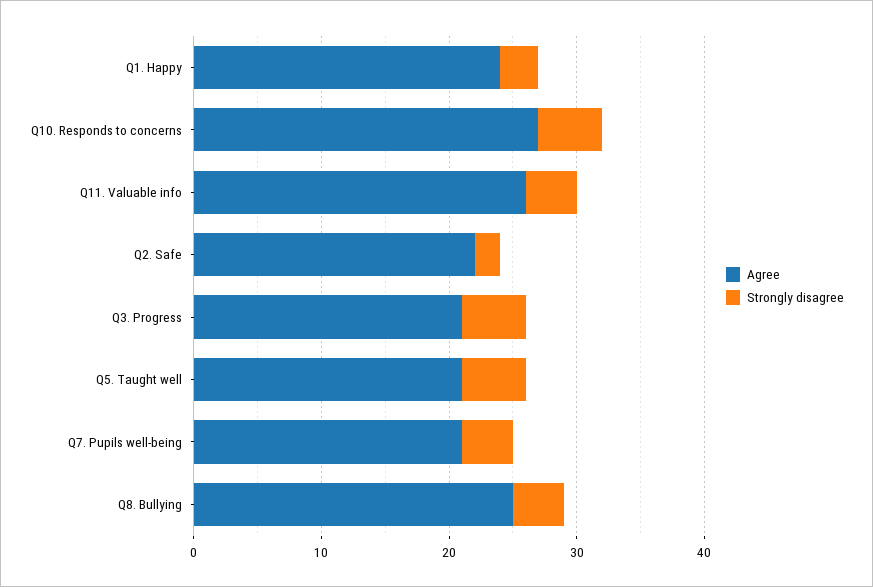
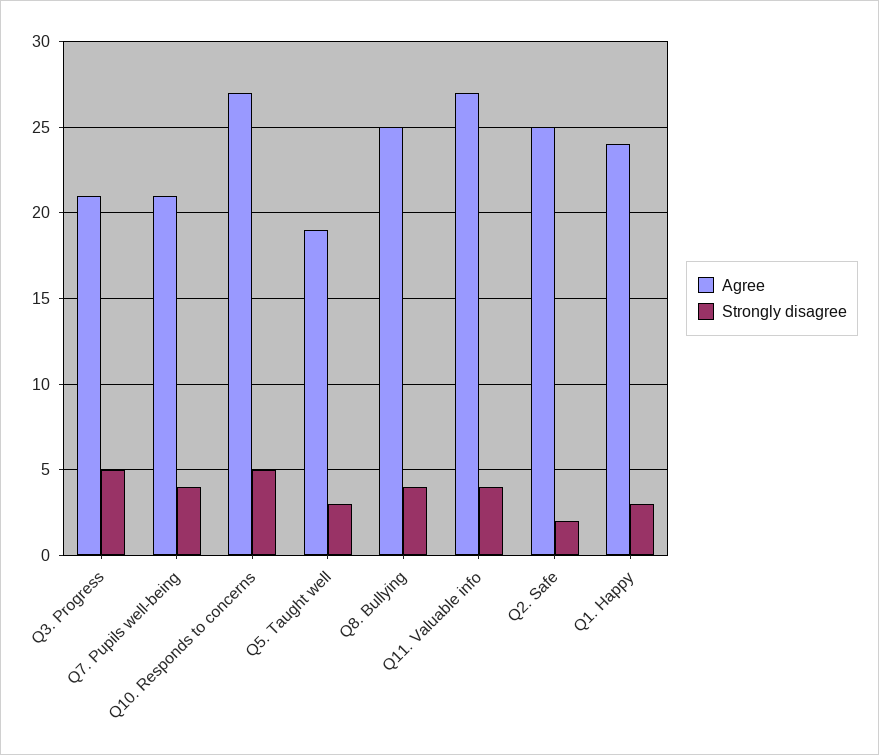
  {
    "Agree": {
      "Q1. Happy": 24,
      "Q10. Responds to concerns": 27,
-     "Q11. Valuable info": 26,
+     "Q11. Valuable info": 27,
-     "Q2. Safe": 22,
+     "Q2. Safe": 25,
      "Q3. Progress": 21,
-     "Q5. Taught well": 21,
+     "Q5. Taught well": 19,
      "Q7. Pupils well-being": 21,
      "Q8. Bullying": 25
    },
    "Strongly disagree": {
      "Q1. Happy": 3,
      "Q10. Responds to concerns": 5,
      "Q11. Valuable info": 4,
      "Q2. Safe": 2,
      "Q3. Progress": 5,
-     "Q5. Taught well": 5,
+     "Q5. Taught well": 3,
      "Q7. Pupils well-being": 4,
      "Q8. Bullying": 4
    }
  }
* * * * * * * * *
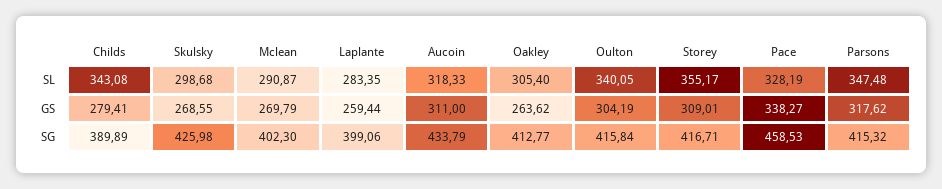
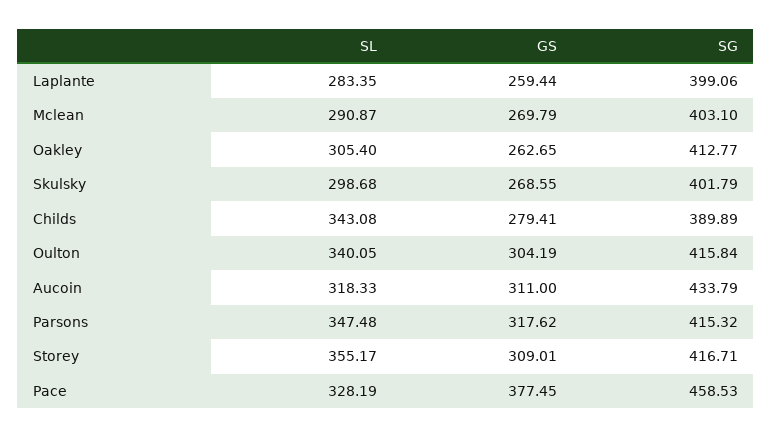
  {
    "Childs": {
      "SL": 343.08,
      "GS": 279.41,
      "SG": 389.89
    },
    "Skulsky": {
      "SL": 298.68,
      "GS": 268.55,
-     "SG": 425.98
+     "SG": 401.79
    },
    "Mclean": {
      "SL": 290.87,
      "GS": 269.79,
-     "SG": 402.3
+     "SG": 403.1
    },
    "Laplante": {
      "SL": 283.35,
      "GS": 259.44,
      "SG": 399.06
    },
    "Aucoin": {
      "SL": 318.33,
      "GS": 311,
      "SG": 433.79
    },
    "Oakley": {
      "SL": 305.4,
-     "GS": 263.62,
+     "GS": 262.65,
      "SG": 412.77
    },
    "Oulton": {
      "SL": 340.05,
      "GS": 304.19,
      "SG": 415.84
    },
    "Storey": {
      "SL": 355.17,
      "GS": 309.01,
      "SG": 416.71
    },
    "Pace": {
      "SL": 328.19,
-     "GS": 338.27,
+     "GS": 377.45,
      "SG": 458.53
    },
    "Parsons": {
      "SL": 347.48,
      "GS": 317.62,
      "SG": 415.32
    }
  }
* * * * * * * * *
WHAT THIS TASK INVOLVES ::
Copy all lines of the records in which the string "info" can be found.

EXPECTED ANSWER ::
-     "Q11. Valuable info": 26,
+     "Q11. Valuable info": 27,
      "Q11. Valuable info": 4,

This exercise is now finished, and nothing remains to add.